Required action >>
For the string "pixels", report how many lines in the records below contain it, and nothing more.

Input records >>
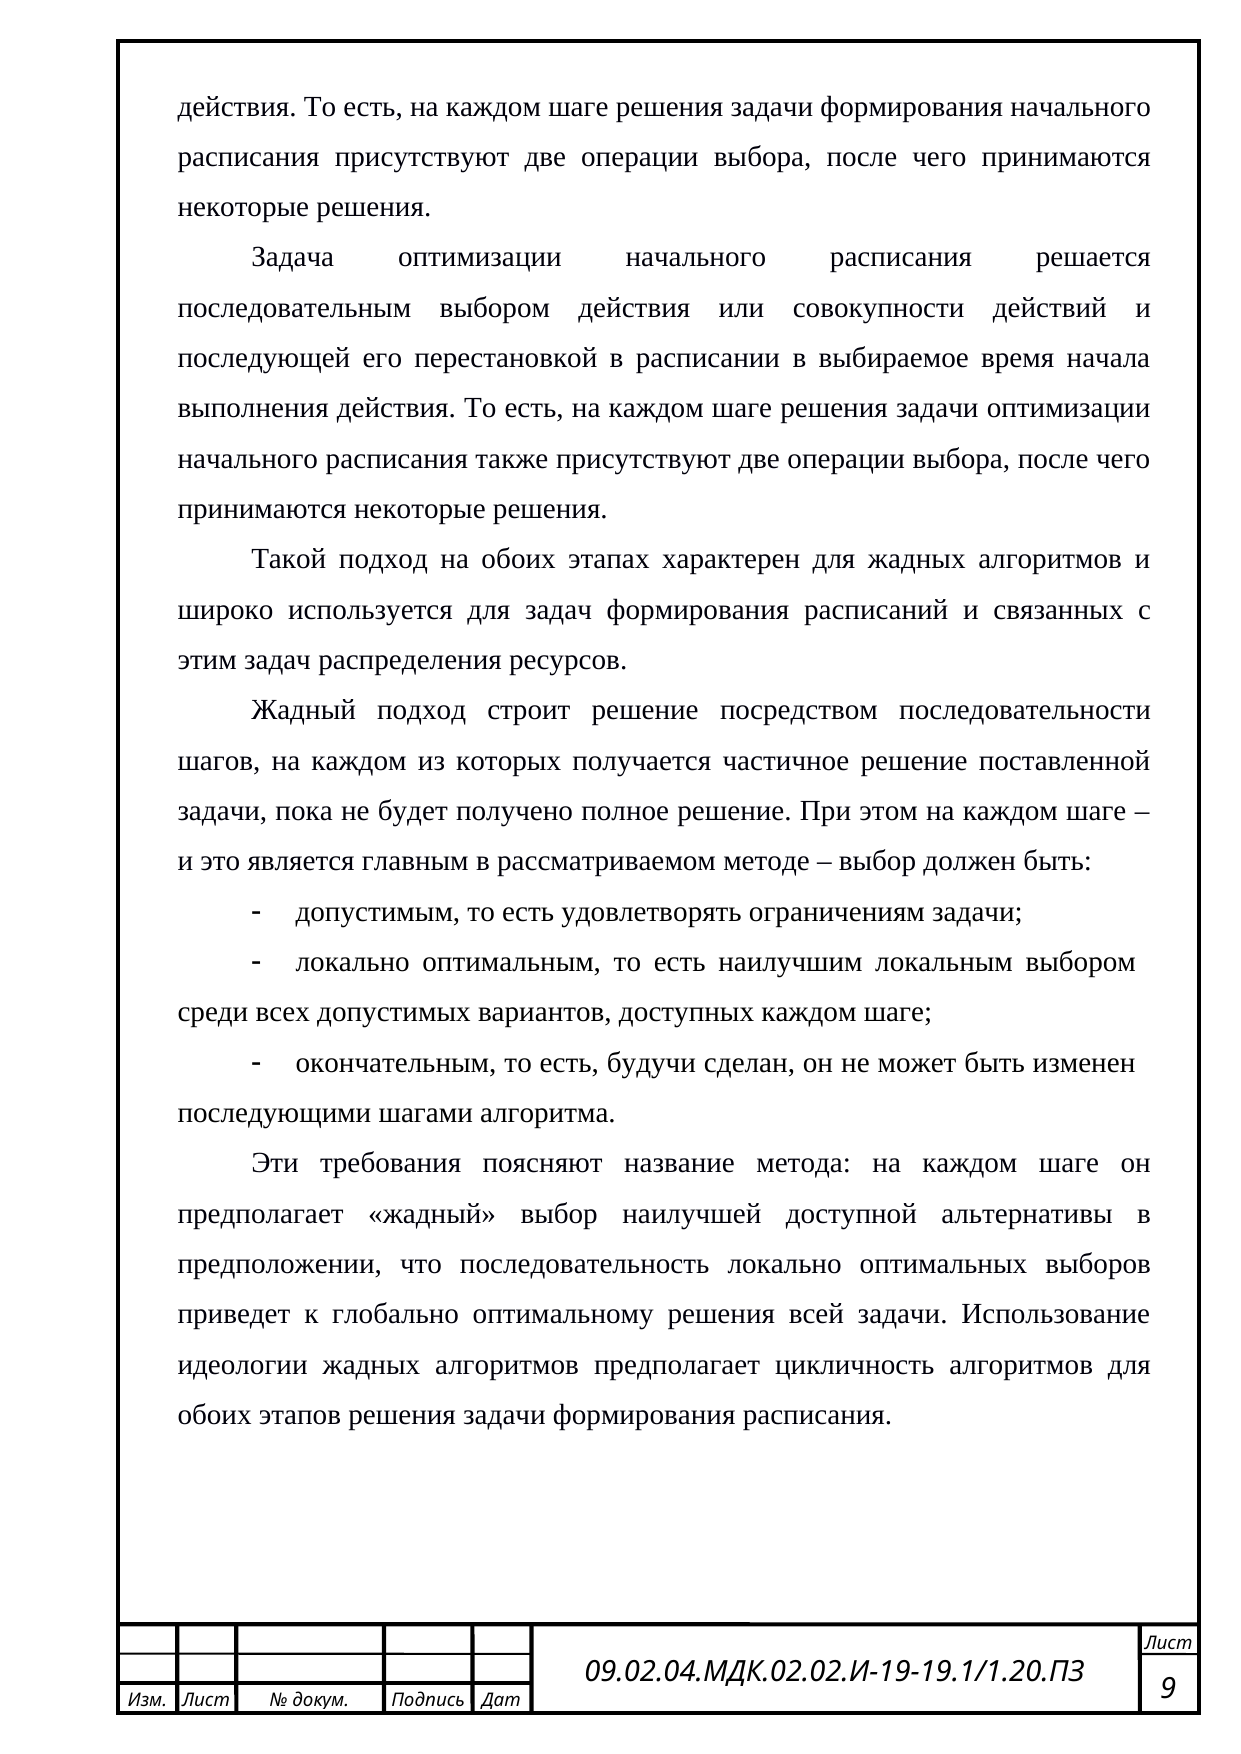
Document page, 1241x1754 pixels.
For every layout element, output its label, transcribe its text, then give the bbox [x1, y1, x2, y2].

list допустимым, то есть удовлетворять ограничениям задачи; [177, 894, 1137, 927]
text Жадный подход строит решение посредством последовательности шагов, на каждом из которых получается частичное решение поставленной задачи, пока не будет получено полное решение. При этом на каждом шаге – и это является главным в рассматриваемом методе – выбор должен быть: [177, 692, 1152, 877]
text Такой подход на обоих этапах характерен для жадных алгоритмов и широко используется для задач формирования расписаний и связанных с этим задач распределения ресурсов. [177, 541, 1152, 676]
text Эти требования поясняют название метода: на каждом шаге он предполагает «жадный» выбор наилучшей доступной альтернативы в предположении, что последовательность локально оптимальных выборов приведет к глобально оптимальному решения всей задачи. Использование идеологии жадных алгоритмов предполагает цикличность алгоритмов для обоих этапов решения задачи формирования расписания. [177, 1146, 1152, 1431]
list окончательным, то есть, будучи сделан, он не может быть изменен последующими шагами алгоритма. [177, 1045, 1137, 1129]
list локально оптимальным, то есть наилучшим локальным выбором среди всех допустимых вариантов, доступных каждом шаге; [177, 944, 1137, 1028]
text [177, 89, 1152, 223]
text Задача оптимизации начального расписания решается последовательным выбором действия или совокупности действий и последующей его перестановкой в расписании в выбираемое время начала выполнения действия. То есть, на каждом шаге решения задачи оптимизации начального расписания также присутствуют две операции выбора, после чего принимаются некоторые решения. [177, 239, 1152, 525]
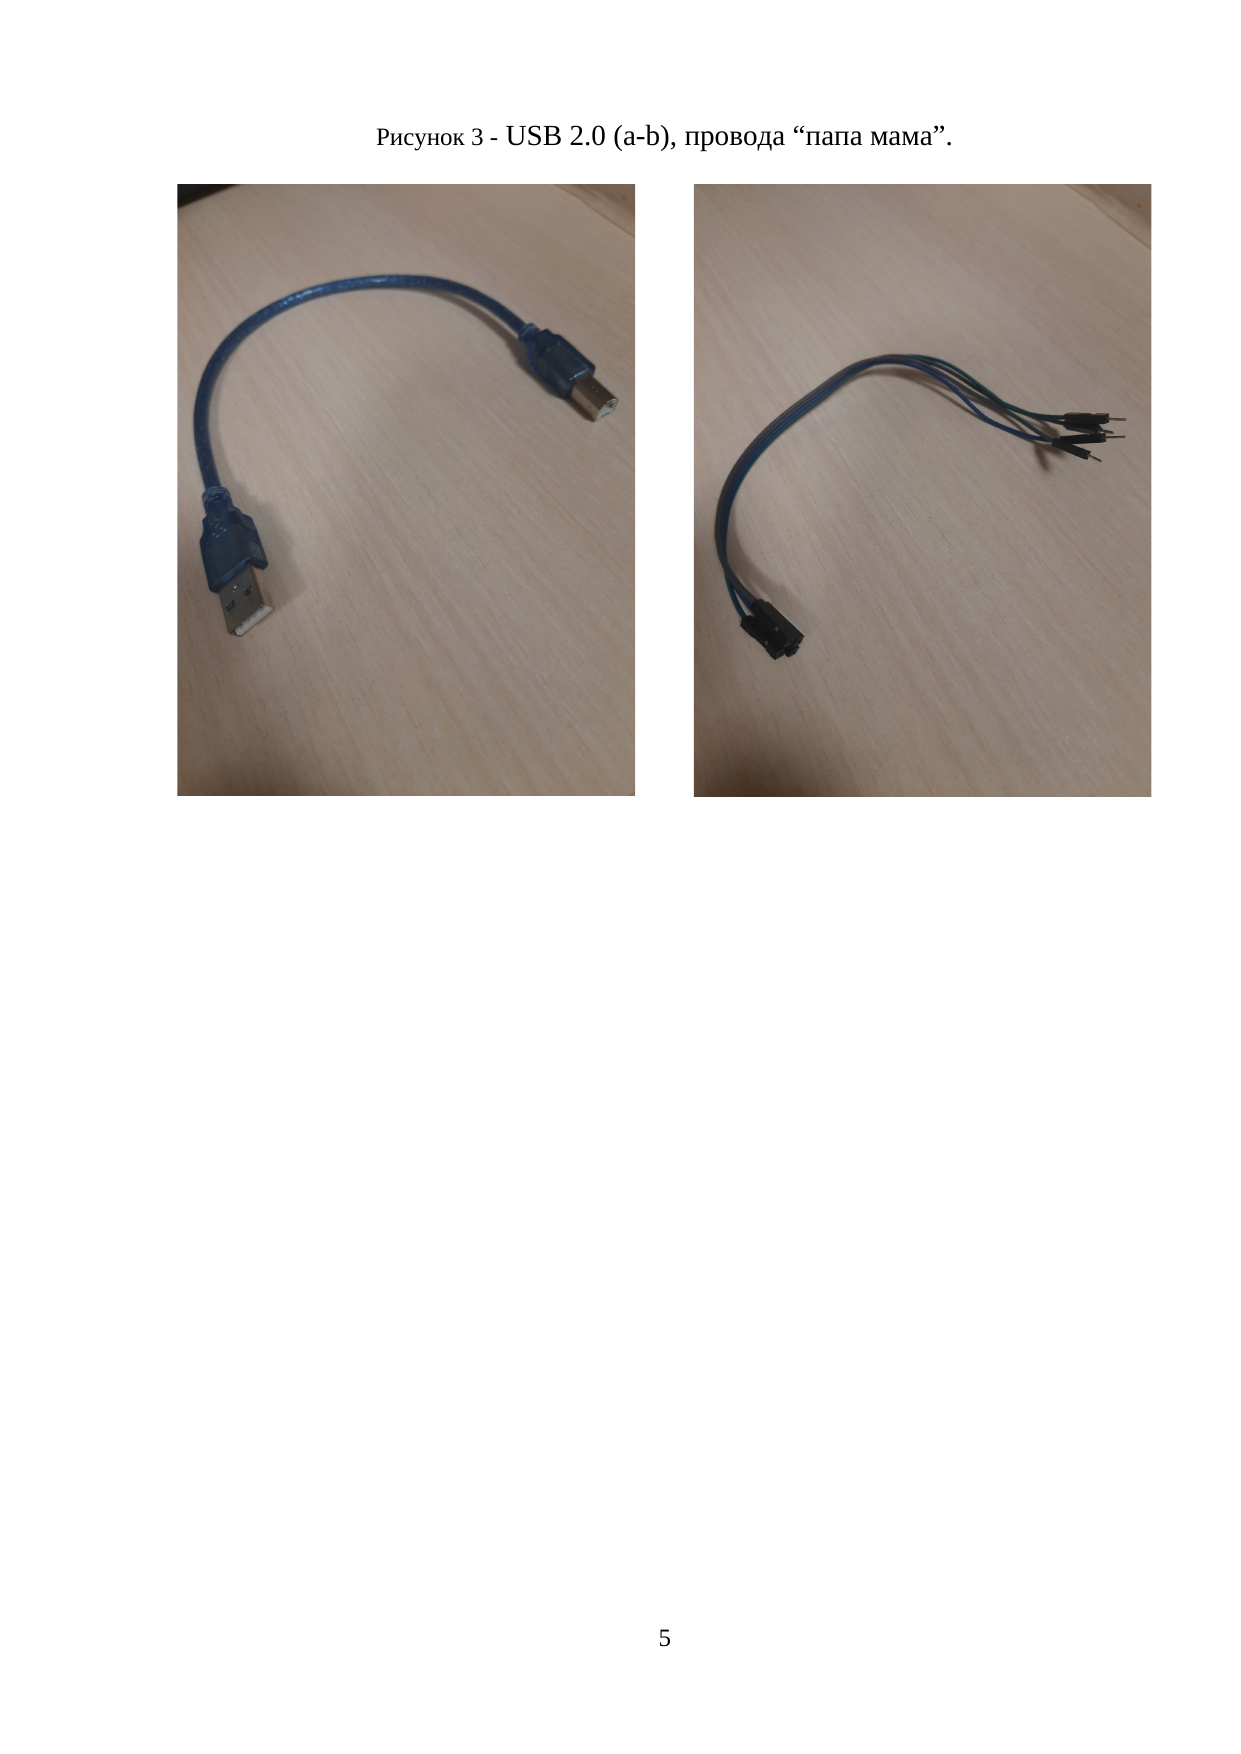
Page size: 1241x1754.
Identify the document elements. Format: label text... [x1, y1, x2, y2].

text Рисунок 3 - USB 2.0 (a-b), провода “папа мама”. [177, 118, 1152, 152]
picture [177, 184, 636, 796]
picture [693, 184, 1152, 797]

==

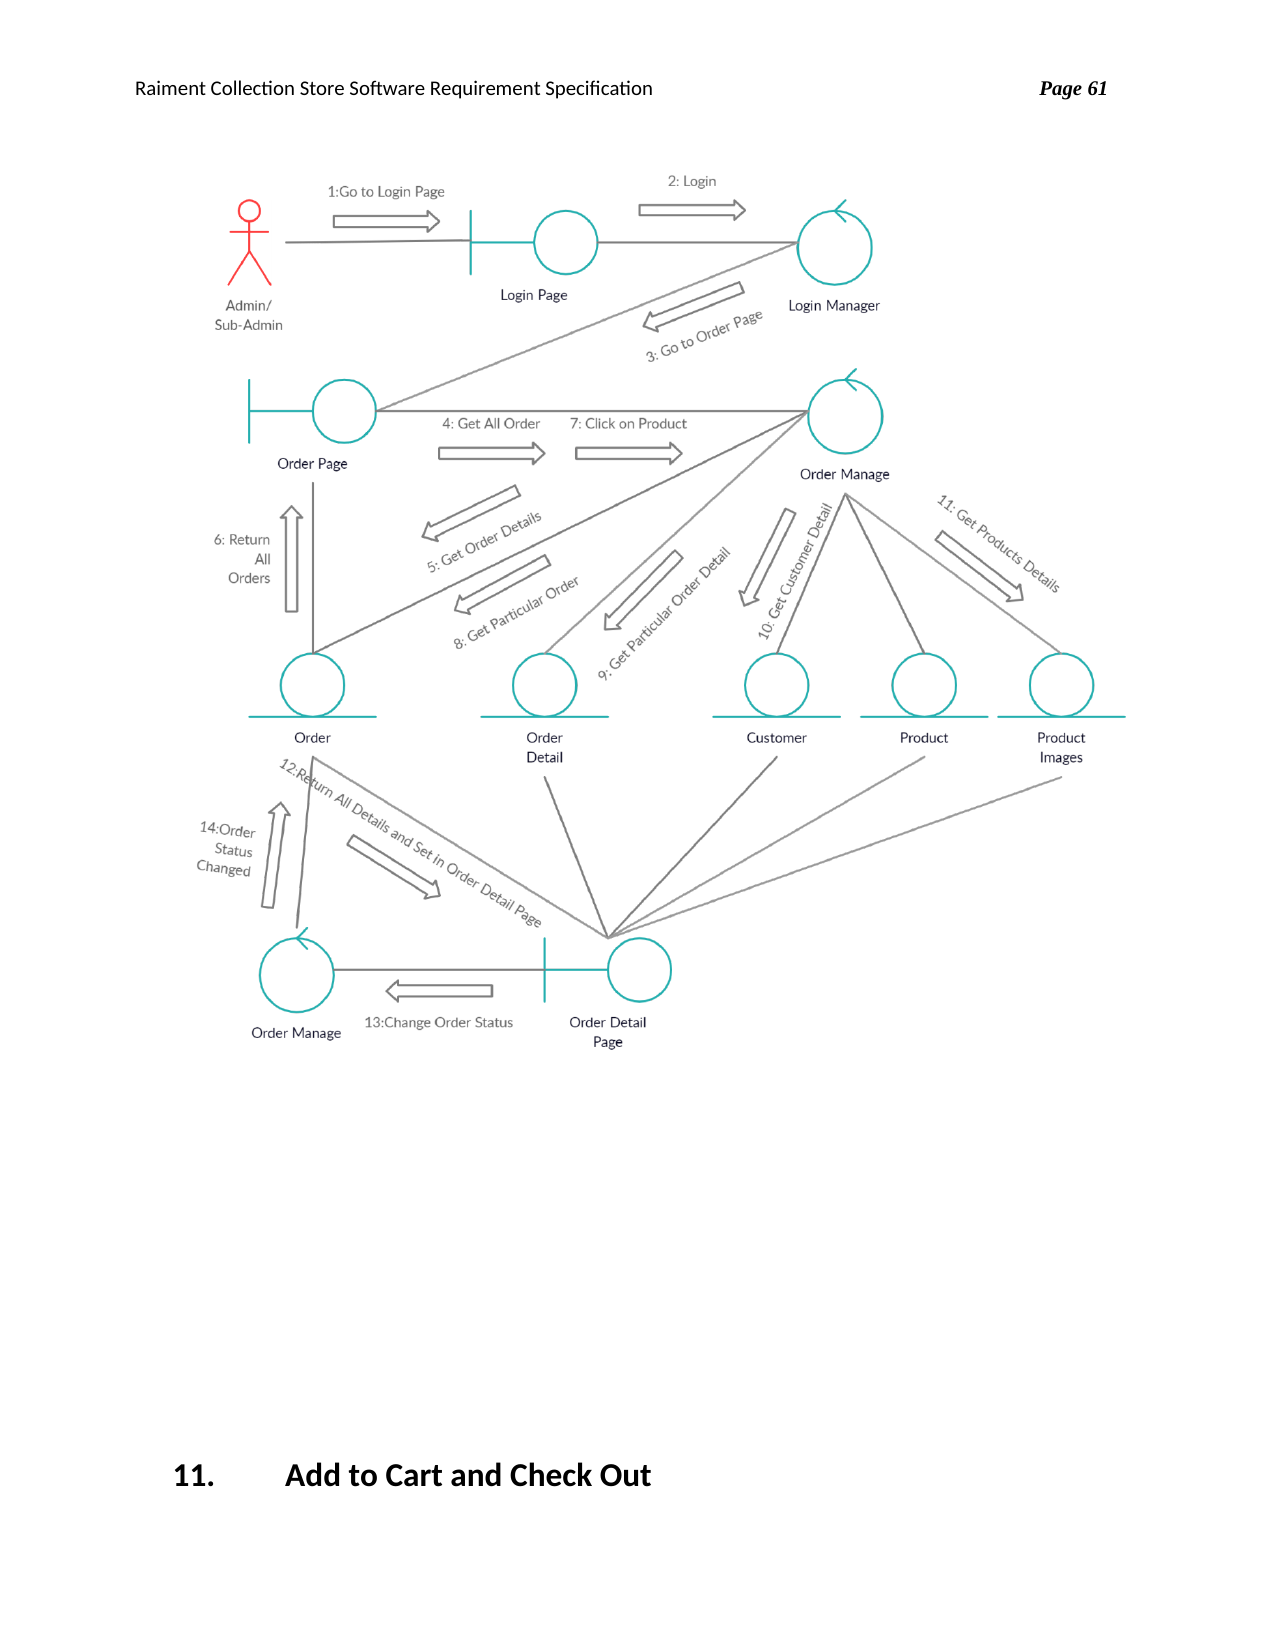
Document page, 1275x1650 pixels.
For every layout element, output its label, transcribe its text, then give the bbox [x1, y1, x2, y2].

Task solution >>
2